What is Fasted Cardio?

Fasted cardio involves doing aerobic or endurance exercise on an empty stomach, without eating anything first. This is called being in a “fasting state”, meaning 4-6 hours after your last meal or snack. For you to be truly fasted, that is, to have your glycogen levels low, some experts say you need to go more than 9 to 10 hours without eating anything. Fats and carbohydrates are the most important fuel sources for skeletal muscle ATP synthesis, so when carbohydrates are not available due to fasting, fats are used instead. Most people do fasted cardio workouts in the morning before eating anything for breakfast. This can mean that a person has fasted for 8-16 hours or more overnight, depending on their schedule and when they stop eating in the evening. For many people, the morning is the easiest time to train without any “fuel” in their body, because they have just gotten up and have already fasted all night.

Health Benefits

What are the benefits of fasted cardio?

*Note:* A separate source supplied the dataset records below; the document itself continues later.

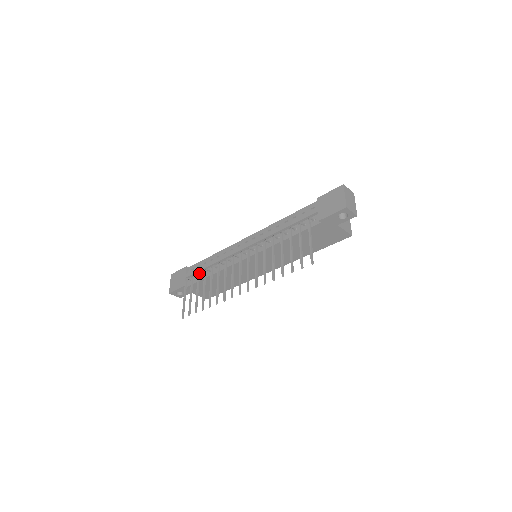
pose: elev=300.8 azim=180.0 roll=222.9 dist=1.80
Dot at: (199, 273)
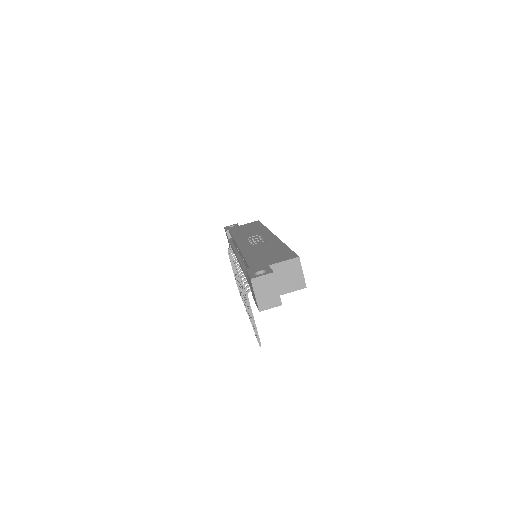
Dot at: (229, 254)
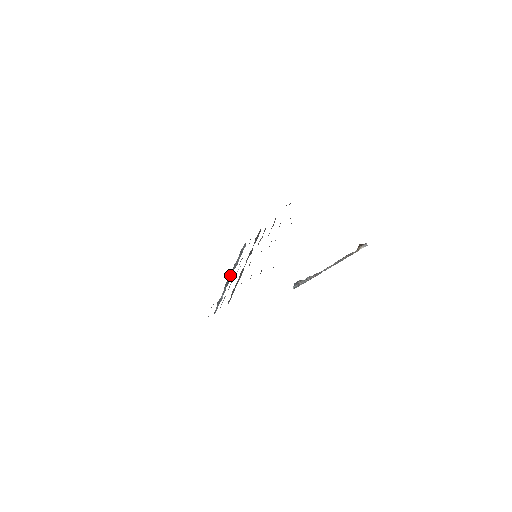
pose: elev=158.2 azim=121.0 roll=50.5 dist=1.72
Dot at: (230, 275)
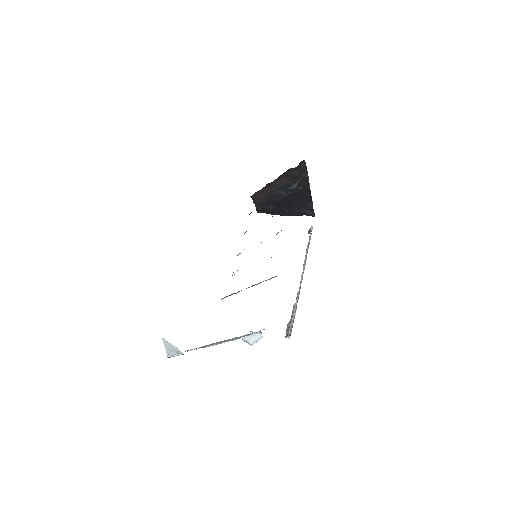
Dot at: occluded
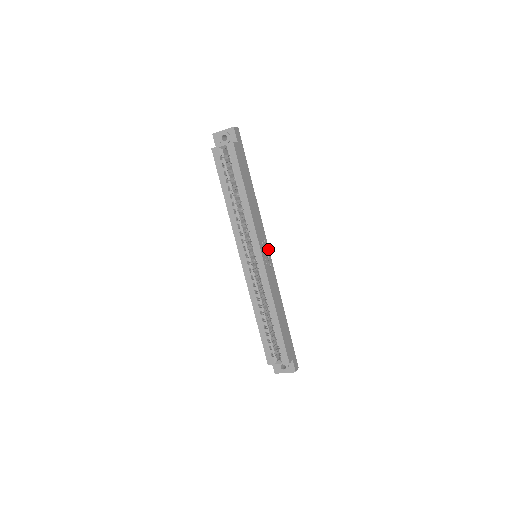
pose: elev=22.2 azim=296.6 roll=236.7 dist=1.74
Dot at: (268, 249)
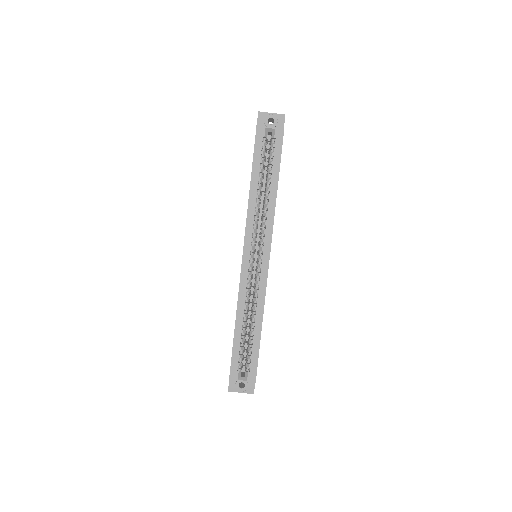
Dot at: occluded
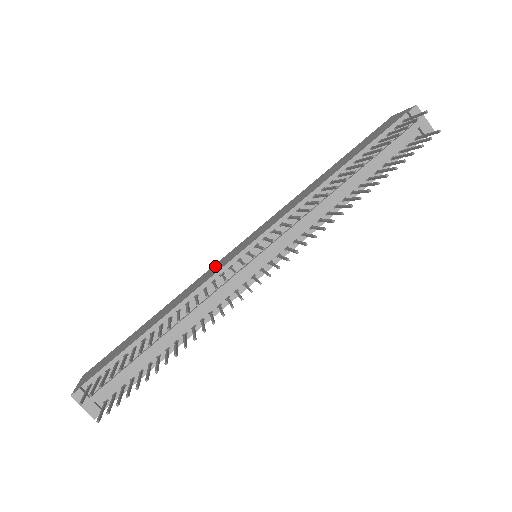
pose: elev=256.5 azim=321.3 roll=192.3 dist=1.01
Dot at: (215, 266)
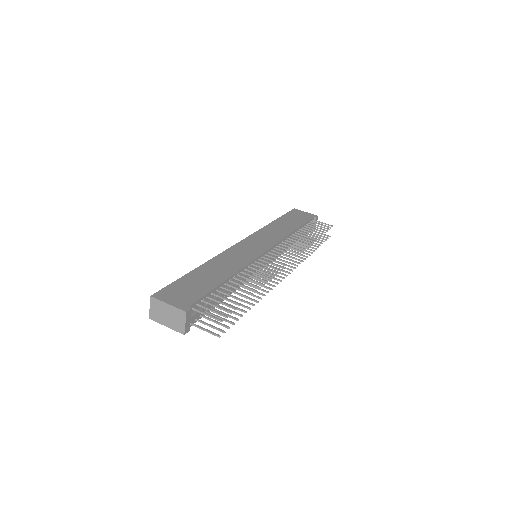
Dot at: (236, 251)
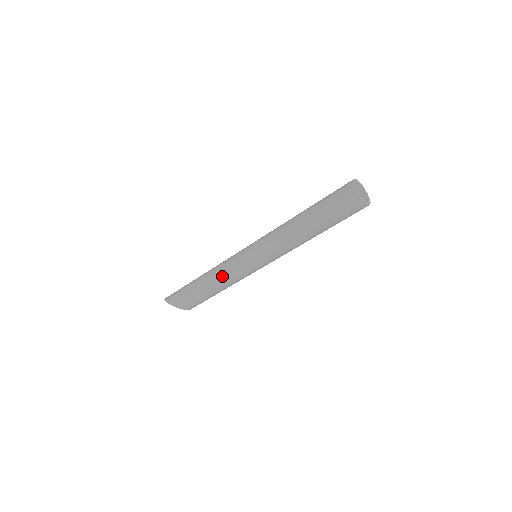
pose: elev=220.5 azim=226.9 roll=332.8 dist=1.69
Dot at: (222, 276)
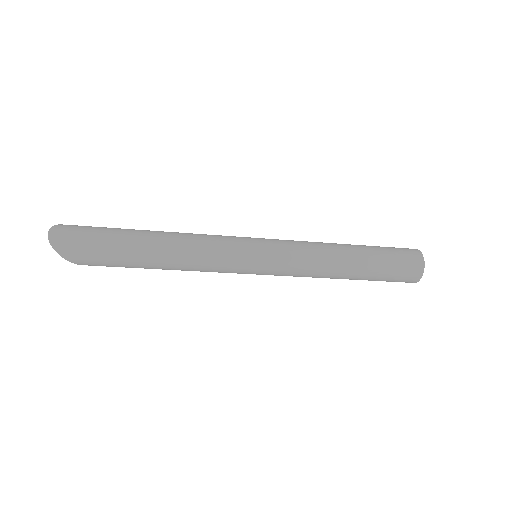
Dot at: (200, 271)
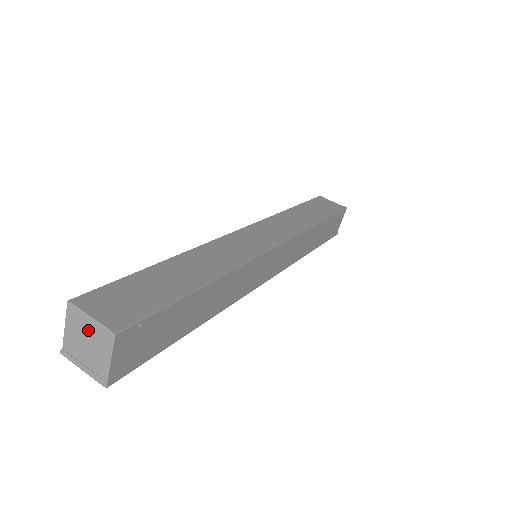
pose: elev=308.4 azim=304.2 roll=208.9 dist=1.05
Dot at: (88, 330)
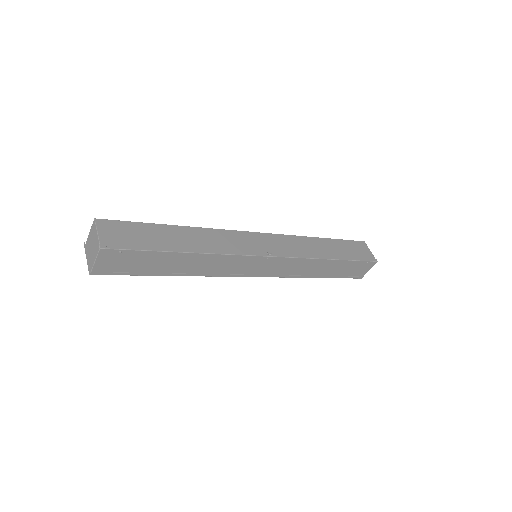
Dot at: (95, 239)
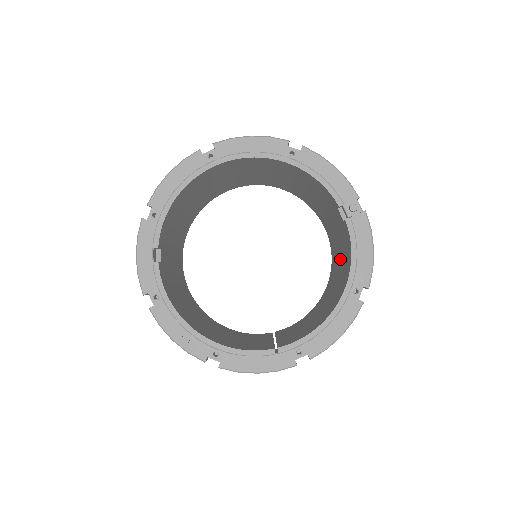
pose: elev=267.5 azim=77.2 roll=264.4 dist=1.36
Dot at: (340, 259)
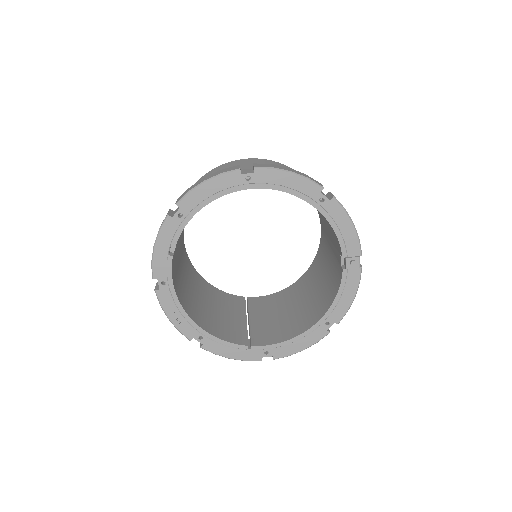
Dot at: (324, 276)
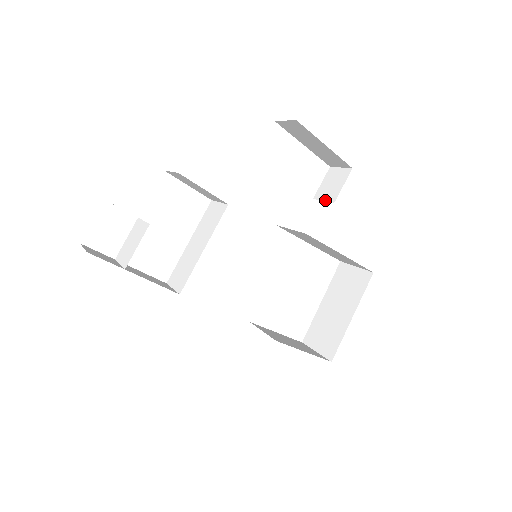
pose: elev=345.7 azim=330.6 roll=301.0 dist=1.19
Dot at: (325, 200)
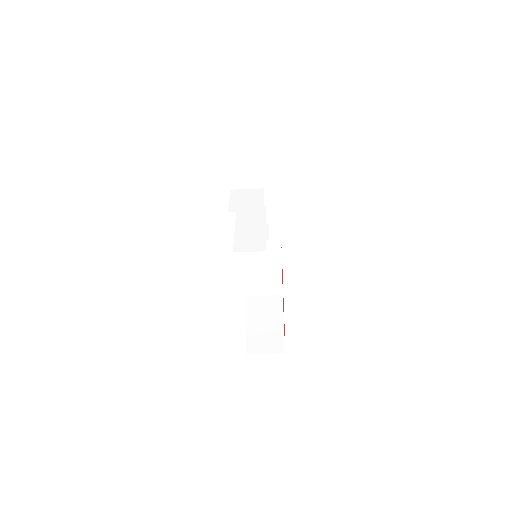
Dot at: occluded
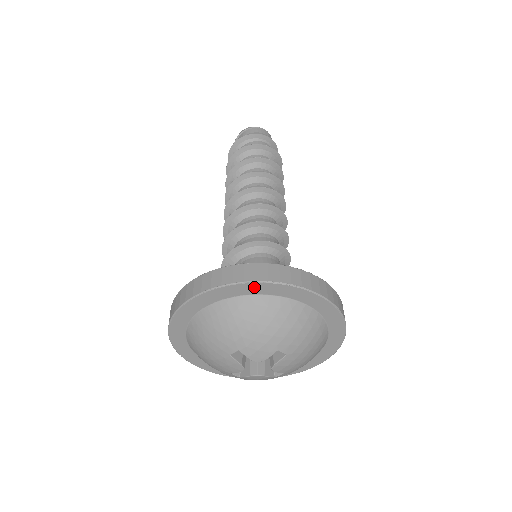
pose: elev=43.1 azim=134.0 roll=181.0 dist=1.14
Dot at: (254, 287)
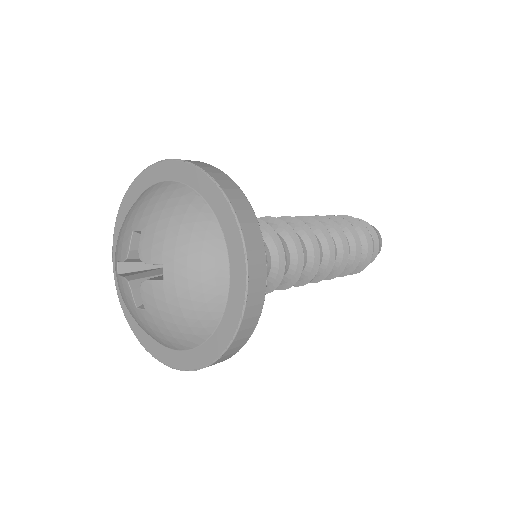
Dot at: (126, 204)
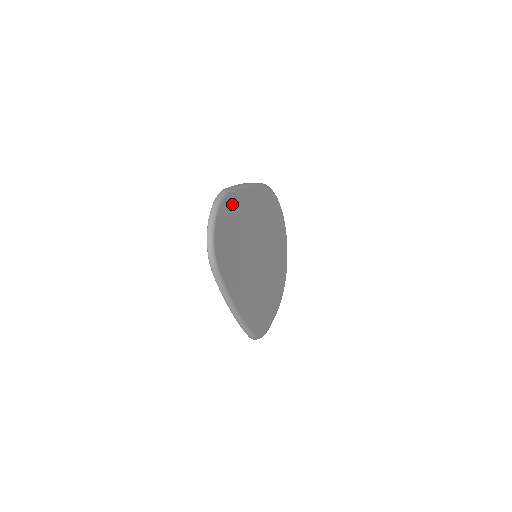
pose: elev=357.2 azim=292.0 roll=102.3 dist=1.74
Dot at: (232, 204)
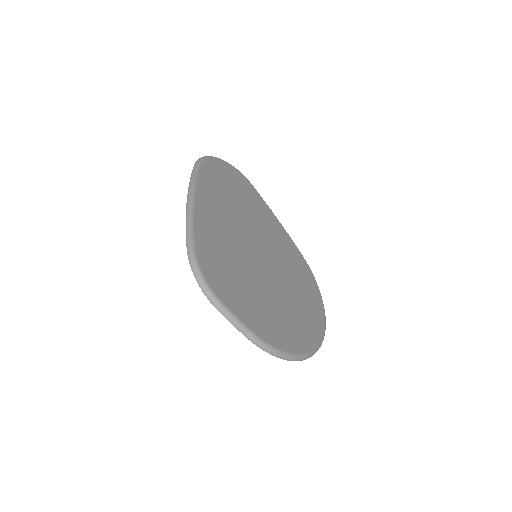
Dot at: (249, 189)
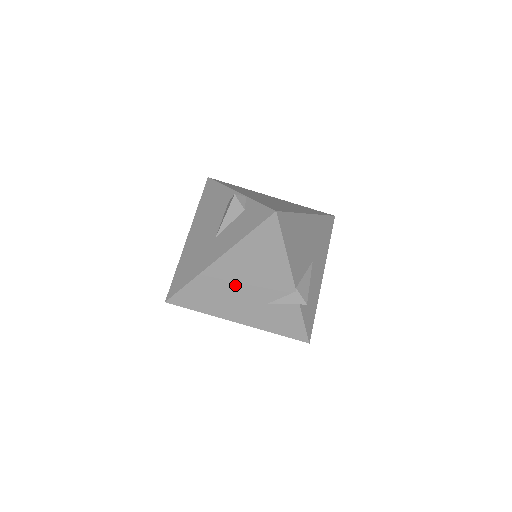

Based on the available research, here’s what we know about the potential benefits of training without food in your body:

1. May Boost Fat Burning and Weight Loss

Is fasted cardio really effective for weight loss? Some studies suggest yes. Researchers involved in a 2016 meta-analysis concluded that “aerobic exercise performed in the fasted state induces higher fat oxidation than exercise performed in the fasted state. When you’re fasting, your body doesn’t have available glucose/glycogen to use as a quick source of energy, so it uses stored energy instead. This means that your body draws on stored energy from your muscles and stored body fat (via lipolysis and fat oxidation) to provide you with energy. Lipolysis is the metabolic pathway by which lipid triglycerides are broken down into fatty acids and glycerol for use during fasting or intense exercise. The result is that you can increase your “fat burning” potential, although the effect is not dramatic in most cases.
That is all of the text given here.